A few weeks ago, Tween Girl Princess’ school hosted a pep rally. Unlike the usual hootin’ and hollerin’ over a new athletic season, this student-wide assembly was different: they were hyping the kids up for another round of standardized testing.

Teachers, principals, administrators, everybody took a turn jumping through a hoop and trying to get the kids all riled up to number 2 pencil the heck outta them little tiny dots. Woo hoo.

I thought this when I was back in grade school and now that I’m a parent, the same thought still holds true: standardized testing is the biggest academic farce ever. And I hate how they primp and groom the kids before they take them — and afterwards, too, if they do good. It's like the equivalent of turning young scholars into little circus poodles to show the state and the rest of whoever wants to read the scores that they're either excellent or suck-ish.

In the whole scope of the academic learning process, what do they even friggin' mean?

First of all, they’re a drain on precious classroom time that should be spent doing something more effective than — let’s be honest — making zippy patterns from the strategic placement of the a, b, c, or d dots. True, there are some students who genuinely sit and pour over the questions and accumulate a mounting pile of scrap paper, trying to match their work to the impossible multiple choice options on the page.

But when time or morale gets low, no one’s getting a good reading on the aptitude of those students. They’re not working to their full potential. They’re just trying to get done.

Remember how your answer used to always be off by like less than a tenth of any number that even closely resembled what you came up with? And you would rumple up your paper and try again, just to come up with a figure that was completely different from the first go-round but still not anything listed among the possible answers in the test booklet?

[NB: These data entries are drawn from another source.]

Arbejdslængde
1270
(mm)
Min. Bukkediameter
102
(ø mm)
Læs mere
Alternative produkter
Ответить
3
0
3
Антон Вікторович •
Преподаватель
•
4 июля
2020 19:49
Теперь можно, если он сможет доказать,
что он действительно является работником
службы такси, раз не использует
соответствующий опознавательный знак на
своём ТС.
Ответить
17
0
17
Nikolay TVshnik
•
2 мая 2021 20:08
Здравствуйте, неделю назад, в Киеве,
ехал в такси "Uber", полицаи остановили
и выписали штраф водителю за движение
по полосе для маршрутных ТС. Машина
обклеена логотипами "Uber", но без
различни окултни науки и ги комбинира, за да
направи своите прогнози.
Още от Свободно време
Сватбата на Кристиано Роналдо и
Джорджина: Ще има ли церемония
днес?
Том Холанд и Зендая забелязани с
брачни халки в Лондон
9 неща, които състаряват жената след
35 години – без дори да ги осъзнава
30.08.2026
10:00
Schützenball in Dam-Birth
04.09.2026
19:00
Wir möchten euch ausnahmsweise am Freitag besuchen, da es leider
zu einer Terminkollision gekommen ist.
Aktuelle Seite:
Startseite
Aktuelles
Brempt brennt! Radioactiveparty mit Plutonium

Time would be up and you’d have to play that very same ‘b-a-d-c-a-d’ game just to avoid leaving half a page of empty dots because you invested too much time trying to make a math miracle on one or two questions.

OK, maybe that was just me. A numbers whiz I have never, ever been. Man, those used to be stressful days. But that goes to show that there are folks who just aren’t good test takers. The pressure is overwhelming.

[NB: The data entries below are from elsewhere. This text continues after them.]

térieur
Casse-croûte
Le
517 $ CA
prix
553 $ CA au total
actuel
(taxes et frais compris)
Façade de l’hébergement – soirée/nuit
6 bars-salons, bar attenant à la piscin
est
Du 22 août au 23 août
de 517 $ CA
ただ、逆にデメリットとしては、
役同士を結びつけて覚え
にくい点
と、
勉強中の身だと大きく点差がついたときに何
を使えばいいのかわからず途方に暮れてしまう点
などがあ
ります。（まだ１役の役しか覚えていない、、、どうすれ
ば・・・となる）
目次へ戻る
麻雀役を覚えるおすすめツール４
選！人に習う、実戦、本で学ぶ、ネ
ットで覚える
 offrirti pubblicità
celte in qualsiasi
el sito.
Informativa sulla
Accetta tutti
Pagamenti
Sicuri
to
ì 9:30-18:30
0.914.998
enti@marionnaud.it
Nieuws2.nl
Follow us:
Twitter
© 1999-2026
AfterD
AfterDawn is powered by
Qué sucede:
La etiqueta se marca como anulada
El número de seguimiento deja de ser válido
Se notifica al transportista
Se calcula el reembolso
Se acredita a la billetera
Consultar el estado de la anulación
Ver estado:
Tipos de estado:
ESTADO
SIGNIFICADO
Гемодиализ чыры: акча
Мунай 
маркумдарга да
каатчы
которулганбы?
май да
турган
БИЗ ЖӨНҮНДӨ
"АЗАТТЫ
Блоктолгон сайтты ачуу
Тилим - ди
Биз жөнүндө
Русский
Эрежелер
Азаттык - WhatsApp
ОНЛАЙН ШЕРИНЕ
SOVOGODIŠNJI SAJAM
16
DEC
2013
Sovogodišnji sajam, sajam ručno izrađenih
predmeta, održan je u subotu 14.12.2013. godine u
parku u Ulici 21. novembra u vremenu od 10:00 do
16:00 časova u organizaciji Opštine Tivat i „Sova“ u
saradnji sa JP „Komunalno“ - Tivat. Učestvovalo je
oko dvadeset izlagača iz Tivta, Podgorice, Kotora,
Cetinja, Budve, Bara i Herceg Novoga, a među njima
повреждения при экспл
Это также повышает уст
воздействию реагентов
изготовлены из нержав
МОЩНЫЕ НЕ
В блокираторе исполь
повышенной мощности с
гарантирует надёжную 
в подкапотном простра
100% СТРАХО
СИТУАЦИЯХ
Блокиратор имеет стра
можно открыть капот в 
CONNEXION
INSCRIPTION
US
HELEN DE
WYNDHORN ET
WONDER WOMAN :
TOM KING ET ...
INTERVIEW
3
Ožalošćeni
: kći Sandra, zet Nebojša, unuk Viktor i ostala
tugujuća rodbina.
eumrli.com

The rabble rouser in me wants to say no more and keep The Girl home next time they launch into a hoo-rah pre-test taking campaign. If I do, I got it fairly. I distinctly remember my mom writing a note to the school in the fourth grade refusing to allow me to participate in yet another round of exams after we had taken like two sets of acronymed tests already in the year. That was fine with me. I had my Judy Blume book to keep me occupied while everyone else was hunched over a sea of dotted sheets, so I was a-OK.

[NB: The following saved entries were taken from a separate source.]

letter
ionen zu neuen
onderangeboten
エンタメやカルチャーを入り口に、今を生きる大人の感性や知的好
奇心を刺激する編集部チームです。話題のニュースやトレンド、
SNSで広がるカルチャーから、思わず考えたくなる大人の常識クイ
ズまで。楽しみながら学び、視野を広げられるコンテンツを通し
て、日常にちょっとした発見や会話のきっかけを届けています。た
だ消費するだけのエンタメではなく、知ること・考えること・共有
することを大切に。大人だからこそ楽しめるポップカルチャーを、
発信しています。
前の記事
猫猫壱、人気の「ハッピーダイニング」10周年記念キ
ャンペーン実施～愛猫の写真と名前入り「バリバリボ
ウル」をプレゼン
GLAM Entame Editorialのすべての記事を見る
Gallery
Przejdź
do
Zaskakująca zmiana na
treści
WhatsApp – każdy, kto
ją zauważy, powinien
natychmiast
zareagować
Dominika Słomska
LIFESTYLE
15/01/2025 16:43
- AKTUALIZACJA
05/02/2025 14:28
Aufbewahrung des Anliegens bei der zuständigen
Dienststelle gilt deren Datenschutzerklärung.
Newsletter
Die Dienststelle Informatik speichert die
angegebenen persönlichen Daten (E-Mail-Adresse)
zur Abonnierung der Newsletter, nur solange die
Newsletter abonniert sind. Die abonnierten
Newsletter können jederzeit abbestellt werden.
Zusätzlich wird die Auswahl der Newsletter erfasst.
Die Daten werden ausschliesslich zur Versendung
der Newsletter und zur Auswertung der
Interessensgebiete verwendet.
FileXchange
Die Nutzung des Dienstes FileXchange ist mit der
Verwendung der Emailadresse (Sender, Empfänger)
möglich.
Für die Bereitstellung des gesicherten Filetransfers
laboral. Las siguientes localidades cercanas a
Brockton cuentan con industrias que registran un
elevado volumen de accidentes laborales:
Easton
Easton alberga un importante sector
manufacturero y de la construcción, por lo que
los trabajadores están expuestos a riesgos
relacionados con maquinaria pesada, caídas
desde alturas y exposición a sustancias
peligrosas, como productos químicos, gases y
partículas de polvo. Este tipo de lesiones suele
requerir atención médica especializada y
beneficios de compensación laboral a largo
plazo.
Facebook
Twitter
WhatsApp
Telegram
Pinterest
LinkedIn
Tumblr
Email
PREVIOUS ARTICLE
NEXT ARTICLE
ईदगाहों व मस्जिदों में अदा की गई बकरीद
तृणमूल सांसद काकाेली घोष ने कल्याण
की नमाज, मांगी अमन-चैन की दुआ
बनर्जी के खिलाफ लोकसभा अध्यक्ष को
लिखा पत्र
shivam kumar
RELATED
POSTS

I suppose these test series are designed to prepare students for the SAT, the big daddy of all standardized examinations. That thing comes with instructional books, prep courses, and specialized tutors. You know it’s serious when you have coaches for a sit-down test. Then of course there’s the GRE, which I’ve taken twice and refuse to sit through ever again, the LSAT, the GMAT, and a dismal lot of others required by some colleges to prove that you are in fact bright enough to be enrolled. As if your grades themselves aren’t enough.

That’s what’s so irksome. So many students who are obviously smart with proven track records of achievement in their classwork and in-class tests and quizzes fall way, way short when it comes to penciling in those silly little dots. So what’s the point?

Do you think standardized testing is a waste of students’ time? Do you find the results to be a real reflection of your child’s (or your) ability?